Cortex, a provider of a platform for tracking ownership of microservices, this week announced its platform can now import services from the GitLab continuous integration/continuous delivery (CI/CD) platform.
Anish Dhar, Cortex CEO, said the company’s platform is now integrated with more than 30 tools that are regularly employed by DevOps teams, including offerings from GitLab, Datadog, Sonarqube, Snyk and PagerDuty, as well as open source platforms such as the Kubernetes container orchestration engine and the Istio service mesh.
Designed for site reliability engineers (SREs) and other DevOps professionals, the Cortex platform eliminates the need to rely on spreadsheets to manually track ownership of microservices. Instead, Cortex imports data residing within the tool employed by developers to surface who within an organization is responsible for maintaining which microservices.
In addition, a Cortex dashboard enables DevOps teams to see which developers are on-call in the event of an unexpected incident, the latency rate microservices are experiencing and which vulnerabilities have yet to be remediated.
Grades can also be assigned to specific microservices based on metrics that are associated with a specific microservice. That approach allows DevOps teams to apply gamification techniques using a scorecard to encourage developers to continuously improve their microservices, noted Dhar. That approach will also make it apparent to other developers which microservices running in a production environment can be most reliably employed, added Dhar.
At the core of the platform is Cortex Query Language (CQL), a domain-specific language that allows DevOps teams to define granular rules that can be applied to, for example, on-call rotations, security vulnerabilities, package versions, service level objectives (SLOs) and the overall health of the microservice. Engineers can employ code in the form of YAML files to set reliability standards across teams and types of services through direct integrations with a variety of tools. In effect, Cortex provides a reliability-as-code platform, said Dhar.
As responsibility for applications shifts further left, each development team is being held accountable for the life cycle of any microservice or application they create. The challenge enterprise DevOps teams are encountering is that when there are hundreds, even thousands, of microservices, it’s difficult to determine who on the development team is responsible for a specific microservice. Rather than trying to keep track of the relationship between development teams and microservices using a spreadsheet, Cortex is making a case for a tool that automates that discovery and tracking process.
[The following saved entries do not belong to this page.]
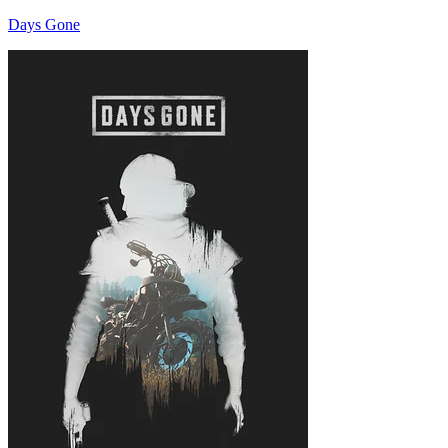
Days Gone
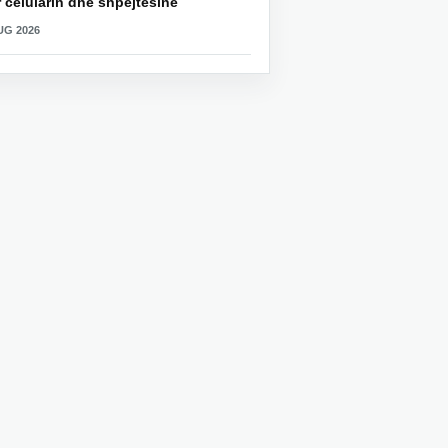
 celularin dhe shpejtësinë
UG 2026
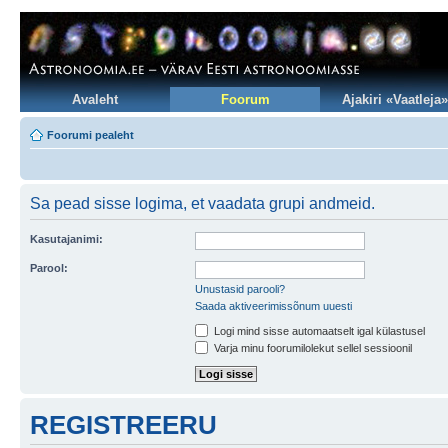
Avaleht
Foorum
Ajakiri «Vaatleja»
Foorumi pealeht
Sa pead sisse logima, et vaadata grupi andmeid.
Kasutajanimi:
Parool:
Unustasid parooli?
Saada aktiveerimissõnum uuesti
Logi mind sisse automaatselt igal külastusel
Varja minu foorumilolekut sellel sessioonil
REGISTREERU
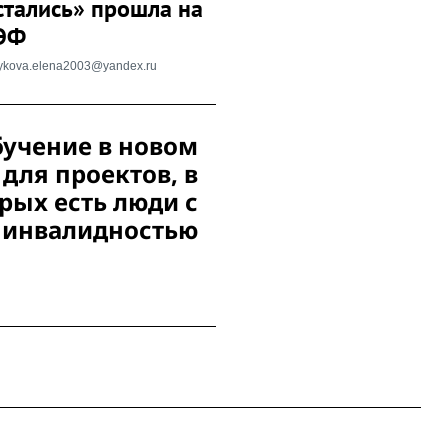
стались» прошла на
ЭФ
tykova.elena2003@yandex.ru
учение в новом
для проектов, в
рых есть люди с
инвалидностью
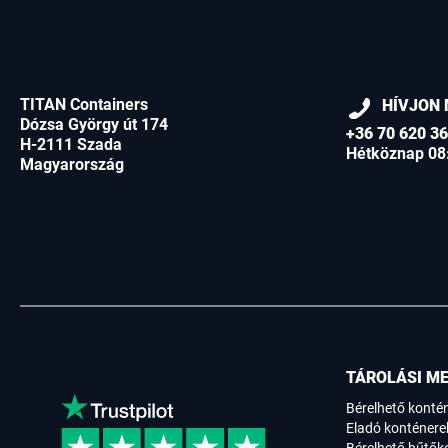
TITAN Containers
HÍVJON 
Dózsa György út 174
+36 70 620 3
H-2111 Szada
Hétköznap 08
Magyarország
TÁROLÁSI M
Bérelhető konté
Eladó konténere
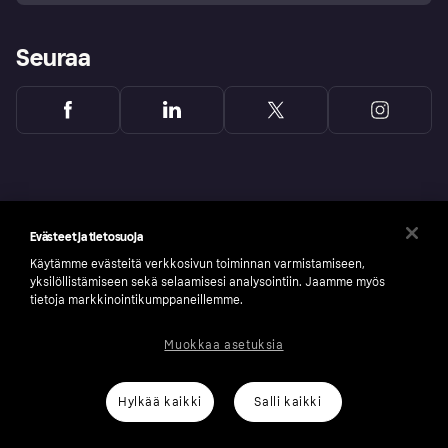
Seuraa
Evästeet ja tietosuoja
Käytämme evästeitä verkkosivun toiminnan varmistamiseen,
yksilöllistämiseen sekä selaamisesi analysointiin. Jaamme myös
tietoja markkinointikumppaneillemme.
Muokkaa asetuksia
Copyright © 2005-2026 Klarna Bank AB (publ). Headquarters: Stockholm, Sweden. All
rights reserved. Klarna Bank AB (publ). Sveavägen 46, 111 34 Stockholm. Organization
number: 556737-0431
Hylkää kaikki
Salli kaikki
Klarnan evästeseloste
Klarna.com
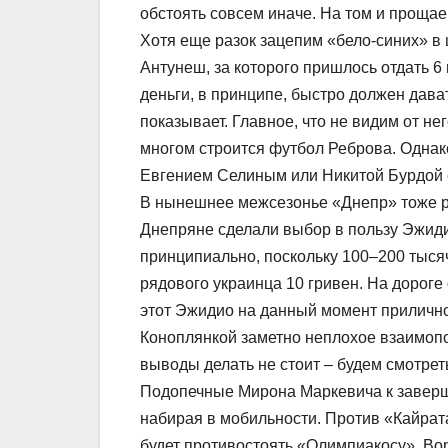
обстоять совсем иначе. На том и прощае
Хотя еще разок зацепим «бело-синих» в
Антунеш, за которого пришлось отдать 6 
деньги, в принципе, быстро должен дава
показывает. Главное, что не видим от не
многом строится футбол Реброва. Однако
Евгением Селиным или Никитой Бурдой 
В нынешнее межсезонье «Днепр» тоже р
Днепряне сделали выбор в пользу Эжидио
принципиально, поскольку 100–200 тысяч
рядового украинца 10 гривен. На дороге о
этот Эжидио на данный момент прилично
Коноплянкой заметно неплохое взаимоп
выводы делать не стоит – будем смотре
Подопечные Мирона Маркевича к заверш
набирая в мобильности. Против «Кайрата
будет противостоять «Олимпиакосу». Вор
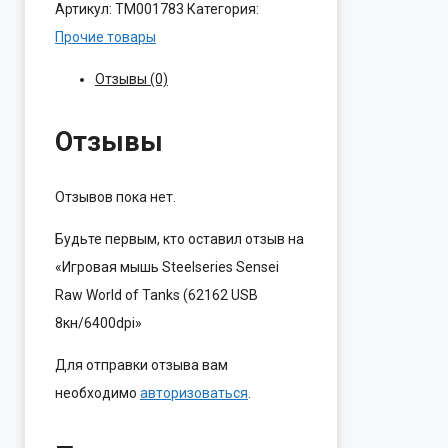
Артикул:
ТМ001783
Категория:
Прочие товары
Отзывы (0)
Отзывы
Отзывов пока нет.
Будьте первым, кто оставил отзыв на
«Игровая мышь Steelseries Sensei
Raw World of Tanks (62162 USB
8кн/6400dpi»
Для отправки отзыва вам
необходимо
авторизоваться
.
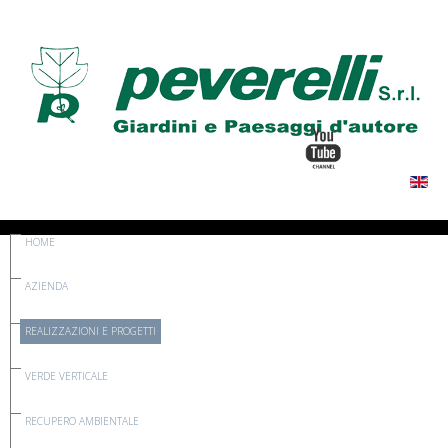
HOME
AZIENDA
REALIZZAZIONI E PROGETTI
VERDE VERTICALE
RECUPERO AMBIENTALE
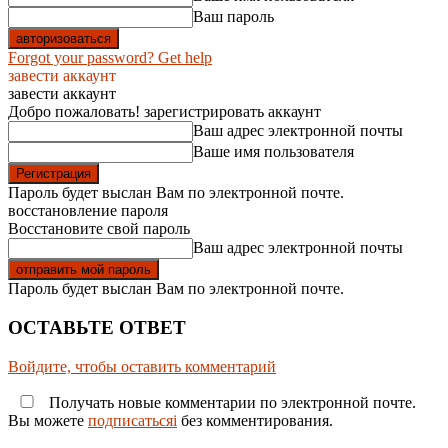
Ваш пароль
Forgot your password? Get help
завести аккаунт
завести аккаунт
Добро пожаловать! зарегистрировать аккаунт
Ваш адрес электронной почты
Ваше имя пользователя
Пароль будет выслан Вам по электронной почте.
восстановление пароля
Восстановите свой пароль
Ваш адрес электронной почты
Пароль будет выслан Вам по электронной почте.
ОСТАВЬТЕ ОТВЕТ
Войдите, чтобы оставить комментарий
Получать новые комментарии по электронной почте.
Вы можете
подписатьсяi
без комментирования.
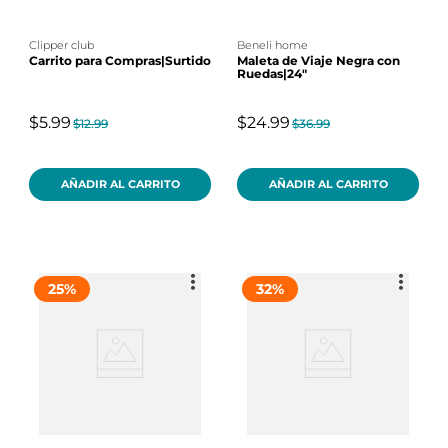
clipper club
beneli home
Carrito para Compras|Surtido
Maleta de Viaje Negra con
Ruedas|24"
$5.99
$24.99
$12.99
$36.99
AÑADIR AL CARRITO
AÑADIR AL CARRITO
25
%
32
%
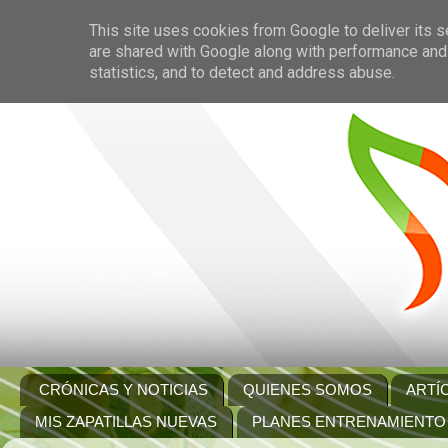
This site uses cookies from Google to deliver its s
are shared with Google along with performance and 
statistics, and to detect and address abuse.
CRÓNICAS Y NOTICIAS
QUIENES SOMOS
ARTÍ
MIS ZAPATILLAS NUEVAS
PLANES ENTRENAMIENTO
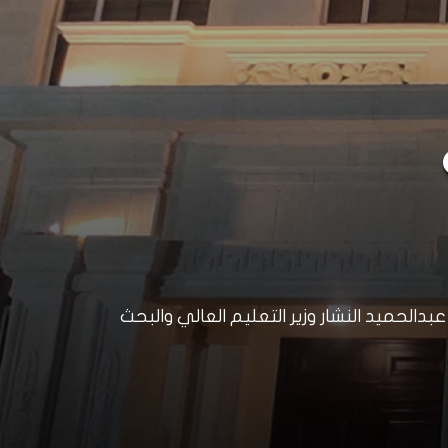
الحميد النشار وزير التعليم العالي والبحث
Most organizations today are embracing microservices to build and deploy more flexible applications at varying rates. However, it’s only a matter of time before they find themselves trying to navigate a web of interdependencies between microservices that can’t be managed using spreadsheets. DevOps teams, of course, might be inclined to use their skills to create their own tool for tracking microservices. However, given all the tasks at hand, maintaining a custom platform for discovering and tracking ownership of microservices is likely something better done by a vendor willing to maintain and support a purpose-built tool.